Kaçak yapıların ruhsat almadan ve mühendislik hizmeti olmadan yapıldığını, kayıtları bulunmadığı için de ne durumda olduklarının bilinemediğini aktaran oda başkanları, "Güvenli, nitelikli ve yaşanabilir konutların oluşturulması için öncelikle Türkiye'de 'Konut Envanter Sistemi' çıkarılmalı. Binaların fiziki durumları öğrenilmeli, depreme karşı dayanıklılık oranları saptanmalı. Öncelikle afet riski altındaki binaların yenilenmesi için adımlar atılmalı" değerlendirmesinde bulundu.

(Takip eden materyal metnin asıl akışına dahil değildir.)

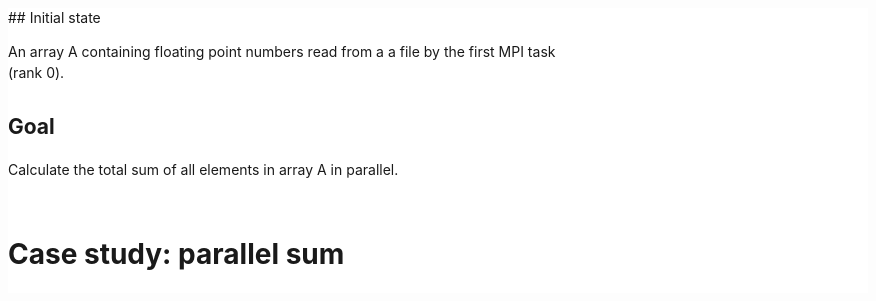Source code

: <div class=column style="width:68%">
## Initial state

An array A containing floating point numbers read from a a file by the first
MPI task (rank 0).

## Goal

Calculate the total sum of all elements in array A in parallel.
</div>


# Case study: parallel sum

<div class=column style="width:30%">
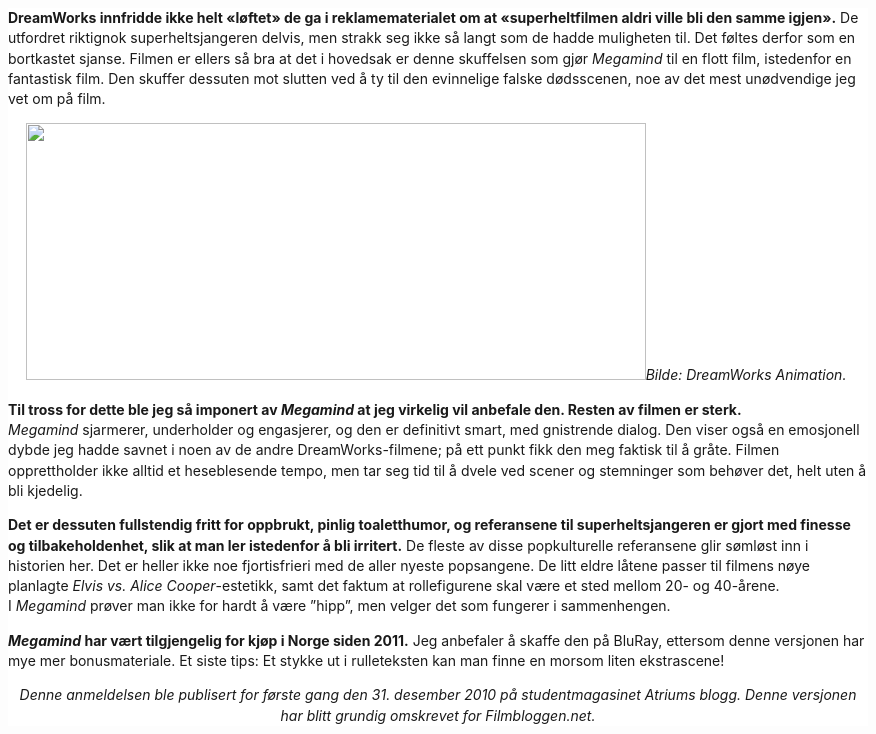 **DreamWorks innfridde ikke helt &laquo;løftet&raquo; de ga i reklamematerialet om at &laquo;superheltfilmen aldri ville bli den samme igjen&raquo;.** De utfordret riktignok superheltsjangeren delvis, men strakk seg ikke så langt som de hadde muligheten til. Det føltes derfor som en bortkastet sjanse. Filmen er ellers så bra at det i hovedsak er denne skuffelsen som gjør _Megamind_ til en flott film, istedenfor en fantastisk film. Den skuffer dessuten mot slutten ved å ty til den evinnelige falske dødsscenen, noe av det mest unødvendige jeg vet om på film.

<p style="text-align: center">
  <a href="http://filmbloggen.net/2013/03/25/fra-skuffen-megamind/megamind3/" rel="attachment wp-att-10111"><img class="aligncenter size-large wp-image-10111" src="http://filmbloggen.net/wp-content/uploads//2013/03/Megamind3-620x257.jpg" alt="" width="620" height="257" /></a><em>Bilde: DreamWorks Animation. </em>
</p>

**Til tross for dette ble jeg så imponert av _Megamind_ at jeg virkelig vil anbefale den. Resten av filmen er sterk.**  _Megamind_ sjarmerer, underholder og engasjerer, og den er definitivt smart, med gnistrende dialog. Den viser også en emosjonell dybde jeg hadde savnet i noen av de andre DreamWorks-filmene; på ett punkt fikk den meg faktisk til å gråte. Filmen opprettholder ikke alltid et heseblesende tempo, men tar seg tid til å dvele ved scener og stemninger som behøver det, helt uten å bli kjedelig.

**Det er dessuten fullstendig fritt for oppbrukt, pinlig toaletthumor, og referansene til superheltsjangeren er gjort med finesse og tilbakeholdenhet, slik at man ler istedenfor å bli irritert.** De fleste av disse popkulturelle referansene glir sømløst inn i historien her. Det er heller ikke noe fjortisfrieri med de aller nyeste popsangene. De litt eldre låtene passer til filmens nøye planlagte _Elvis vs. Alice Cooper_-estetikk, samt det faktum at rollefigurene skal være et sted mellom 20- og 40-årene. I _Megamind_ prøver man ikke for hardt å være ”hipp”, men velger det som fungerer i sammenhengen.

**_Megamind_ har vært tilgjengelig for kjøp i Norge siden 2011.** Jeg anbefaler å skaffe den på BluRay, ettersom denne versjonen har mye mer bonusmateriale. Et siste tips: Et stykke ut i rulleteksten kan man finne en morsom liten ekstrascene!

<p style="text-align: center">
  <em>Denne anmeldelsen ble publisert for første gang den 31. desember 2010 på studentmagasinet Atriums blogg. Denne versjonen har blitt grundig omskrevet for Filmbloggen.net.</em>
</p>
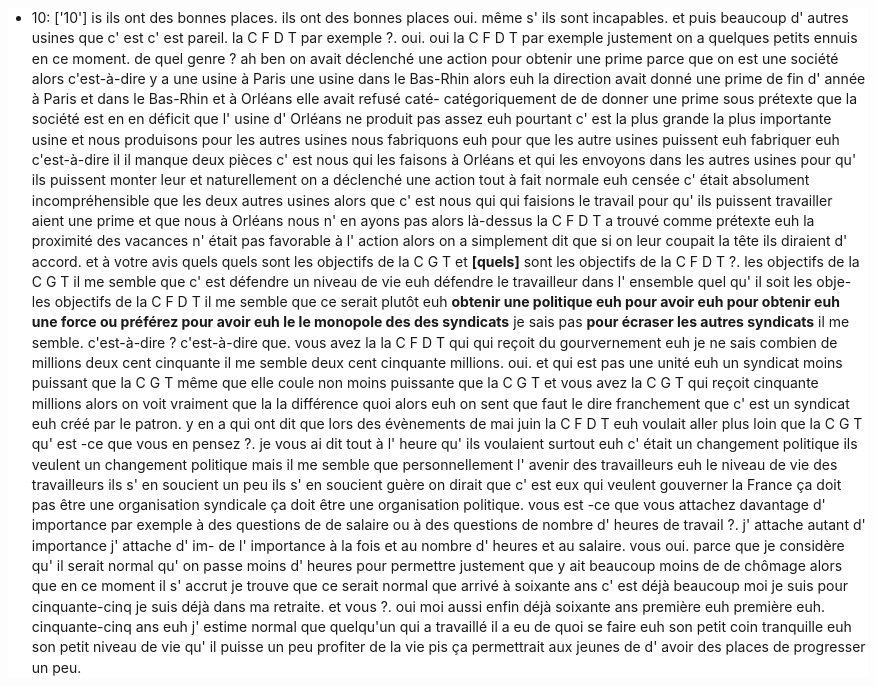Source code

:  * 10: ['10']
	is ils ont des bonnes places.
	 ils ont des bonnes places oui.
	 même s' ils sont incapables.
	 et puis beaucoup d' autres usines que c' est c' est pareil.
	 la C F D T par exemple ?.
	 oui.
	 oui la C F D T par exemple justement on a quelques petits ennuis en ce moment.
	 de quel genre ? ah ben on avait déclenché une action pour obtenir une prime parce que on est une société alors c'est-à-dire y a une usine à Paris une usine dans le Bas-Rhin alors euh la direction avait donné une prime de fin d' année à Paris et dans le Bas-Rhin et à Orléans elle avait refusé caté- catégoriquement de de donner une prime sous prétexte que la société est en en déficit que l' usine d' Orléans ne produit pas assez euh pourtant c' est la plus grande la plus importante usine et nous produisons pour les autres usines nous fabriquons euh pour que les autre usines puissent euh fabriquer euh c'est-à-dire il il manque deux pièces c' est nous qui les faisons à Orléans et qui les envoyons dans les autres usines pour qu' ils puissent monter leur et naturellement on a déclenché une action tout à fait normale euh censée c' était absolument incompréhensible que les deux autres usines alors que c' est nous qui qui faisions le travail pour qu' ils puissent travailler aient une prime et que nous à Orléans nous n' en ayons pas alors là-dessus la C F D T a trouvé comme prétexte euh la proximité des vacances n' était pas favorable à l' action alors on a simplement dit que si on leur coupait la tête ils diraient d' accord.
	 et à votre avis quels quels sont les objectifs de la C G T et **[quels]** sont les objectifs de la C F D T ?.
	 les objectifs de la C G T il me semble que c' est défendre un niveau de vie euh défendre le travailleur dans l' ensemble quel qu' il soit les obje- les objectifs de la C F D T il me semble que ce serait plutôt euh **obtenir une politique euh pour avoir euh pour obtenir euh une force ou préférez pour avoir euh le le monopole des des syndicats** je sais pas **pour écraser les autres syndicats** il me semble.
	 c'est-à-dire ? c'est-à-dire que.
	 vous avez la la C F D T qui qui reçoit du gourvernement euh je ne sais combien de millions deux cent cinquante il me semble deux cent cinquante millions.
	 oui.
	 et qui est pas une unité euh un syndicat moins puissant que la C G T même que elle coule non moins puissante que la C G T et vous avez la C G T qui reçoit cinquante millions alors on voit vraiment que la la différence quoi alors euh on sent que faut le dire franchement que c' est un syndicat euh créé par le patron.
	 y en a qui ont dit que lors des évènements de mai juin la C F D T euh voulait aller plus loin que la C G T qu' est -ce que vous en pensez ?.
	 je vous ai dit tout à l' heure qu' ils voulaient surtout euh c' était un changement politique ils veulent un changement politique mais il me semble que personnellement l' avenir des travailleurs euh le niveau de vie des travailleurs ils s' en soucient un peu ils s' en soucient guère on dirait que c' est eux qui veulent gouverner la France ça doit pas être une organisation syndicale ça doit être une organisation politique.
	 vous est -ce que vous attachez davantage d' importance par exemple à des questions de de salaire ou à des questions de nombre d' heures de travail ?.
	 j' attache autant d' importance j' attache d' im- de l' importance à la fois et au nombre d' heures et au salaire.
	 vous oui.
	 parce que je considère qu' il serait normal qu' on passe moins d' heures pour permettre justement que y ait beaucoup moins de de chômage alors que en ce moment il s' accrut je trouve que ce serait normal que arrivé à soixante ans c' est déjà beaucoup moi je suis pour cinquante-cinq je suis déjà dans ma retraite.
	 et vous ?.
	 oui moi aussi enfin déjà soixante ans première euh première euh.
	 cinquante-cinq ans euh j' estime normal que quelqu'un qui a travaillé il a eu de quoi se faire euh son petit coin tranquille euh son petit niveau de vie qu' il puisse un peu profiter de la vie pis ça permettrait aux jeunes de d' avoir des places de progresser un peu.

İMO Adana Şube Başkanı Abdullah Bakır, planlı bir kent yaratmanın ve daha iyi bir yaşam alanı oluşturmanın önemli olduğunu anlattı. Türkiye'deki kentlerin sağlıksız yapılaştığını savunan Bakır, şunları kaydetti:

"Kentler çarpık bir hal aldı. Her yerde kaçak ve mühendislik hizmeti almayan riskli ve tehlikeli yapılar oluştu. Bu durumdan çıkmak için 'kentsel dönüşüm' çalışmaları yapılıyor. Ama kentlerdeki binaların fiziki durumu bilinmeden bu çalışma yapılmamalıydı. Ülkenin yapı stoku belirlenmeliydi. Bu yapılsaydı, binaların yüzde kaçının depreme dayanıklı olduğu, kaçının mühendislik hizmeti aldığı ve risk oranları belli olurdu. Binaları elden geçirip, durumlarını saptayıp kentsel dönüşüm çalışmalarına öyle başlanmalıydı. Türkiye'de atılacak adım, güvenli, nitelikli ve yaşanabilir konut için olmalıdır. Bunun için geç sayılmaz. İlgili meslek kuruluşları ve uzmanlardan yardım alınarak çalışmalara başlanabilir."

KENTSEL DÖNÜŞÜME ELEŞTİRDİ

ŞPO Adana Şube Başkanı Ulaş Çetinkaya ise, Türkiye'de yapılaşmanın kent planlamasından önce geliştiğini vurguladı. Özellikle metropol kentlerde belirli bir döneme kadar yapıların plansız inşa edildiğini ifade eden Çetinkaya, şöyle konuştu:

"Binaların büyük çoğunluğu 'kaçak' olarak tabir edilen, mühendislik hizmeti almamıştı. Hala bu binalarda oturan insanlar var. Bu binalar riskli yapılardır. Şimdi dönüşüm çalışmaları var. Örneğin Adana'da bu çalışma yapılıyor, ama deprem gibi bir risk gözetilmiyor. Öncelikle kentsel dönüşüm çalışması yapılması gereken yerler yerine Kıyıboyu Caddesi'nden işe başlanıyor. Ayrıca Samsun'da geçen yıl görüldü. Sağlam bina yapmak yetmiyor. Binaların nereye yapılması gerektiği de çok önemli. Afet riski taşıyan yerler öncelikli olarak ele alınmalı ve yaşanabilir konutlar üretilmeli."